I received an email from a friend inquiring about my 'real' name.  It is confusing.  When I was born, as the first child, I was a compromise baby, named for both grandmothers:  Helen and Regina. 

Helen Regina and Barbara Jean, Denver, 1955


Helen, my father's mother, got pride of place but my mother insisted that I be called "Gina" a diminutive of Regina, her mother.


Helen Fauster Cullen             Regina Werner Holst

It makes it difficult when you inform your teachers every first day of school that, no, you do not go by "Helen" but rather "Gina."  By the time I graduated from law school, I decided that Regina sounded more formal and lawyer like and went with my full second name.  Friends from my early years know me as "Gina" while those in Seattle know me as "Regina." 

It turns out that I was not the first compromise baby.  My Aunt Caralou was named for her two grandmothers:  Cara Murbach and Lulu Huston Cullen. 


Caralou Cullen Chapman

I don't know much about Lulu Cullen, other than that several family friends wrote on the occasion of her death, about what a sweet voice she had singing in church.  Her daughter, Bernice Cullen Sullivan, my great aunt Bebe, taught piano lessons in Paulding, so it seems that the gene for music descended from the Huston side of the family. 

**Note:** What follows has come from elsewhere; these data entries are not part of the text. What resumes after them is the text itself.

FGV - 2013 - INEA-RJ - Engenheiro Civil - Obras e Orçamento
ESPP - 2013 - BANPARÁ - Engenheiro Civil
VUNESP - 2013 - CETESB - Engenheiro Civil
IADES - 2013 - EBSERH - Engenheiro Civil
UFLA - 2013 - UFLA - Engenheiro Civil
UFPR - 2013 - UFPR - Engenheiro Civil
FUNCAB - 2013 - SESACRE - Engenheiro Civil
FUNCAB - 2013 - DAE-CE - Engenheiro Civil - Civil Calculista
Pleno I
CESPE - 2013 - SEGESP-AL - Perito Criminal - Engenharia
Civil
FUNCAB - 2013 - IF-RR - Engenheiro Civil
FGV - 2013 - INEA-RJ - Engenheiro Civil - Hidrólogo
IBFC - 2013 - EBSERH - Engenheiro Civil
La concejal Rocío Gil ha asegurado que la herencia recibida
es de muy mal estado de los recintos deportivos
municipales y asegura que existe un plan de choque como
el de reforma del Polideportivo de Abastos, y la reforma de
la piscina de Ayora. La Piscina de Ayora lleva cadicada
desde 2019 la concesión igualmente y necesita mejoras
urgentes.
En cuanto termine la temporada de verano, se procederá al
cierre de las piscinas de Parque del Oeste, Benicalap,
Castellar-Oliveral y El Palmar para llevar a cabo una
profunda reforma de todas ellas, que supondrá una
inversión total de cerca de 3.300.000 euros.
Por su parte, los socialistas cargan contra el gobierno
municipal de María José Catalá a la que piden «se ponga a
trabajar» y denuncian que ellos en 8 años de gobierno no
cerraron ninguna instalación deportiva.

Lulu Huston Cullen       Cara Murbach Fauster


Cara Murbach was the sister of Edwin and Clarence Murbach, who I've written about before.  Her husband, John Ulrich Fauster, probably met her when he was practicing medicine with the Murbachs early on in his career, in Archbold, OH, although it was a family story that the Murbachs and the Fausters emigrated from Switzerland in 1854 together.  John U and Cara Fauster moved their growing family to Paulding, OH where Gramps practiced for a number of years, helping start the Paulding Hospital, before he moved the family to Defiance, OH.  Cara had no illusions about her appearance--on the back of the above photograph--which she sent to her son-in-law, she wrote, "Dear Seth, Don't let this picture give you the blues.  It's some chromo don't you think!"  However, she was an appealing young woman and her children adored her throughout her life, which ended far too soon in 1938 from a heart condition.

young Cara Murbach

1 comment:

Dan Matyola said...

That is a very fine little piece of family history. It is a treasure to share with relatives, and especially the kids.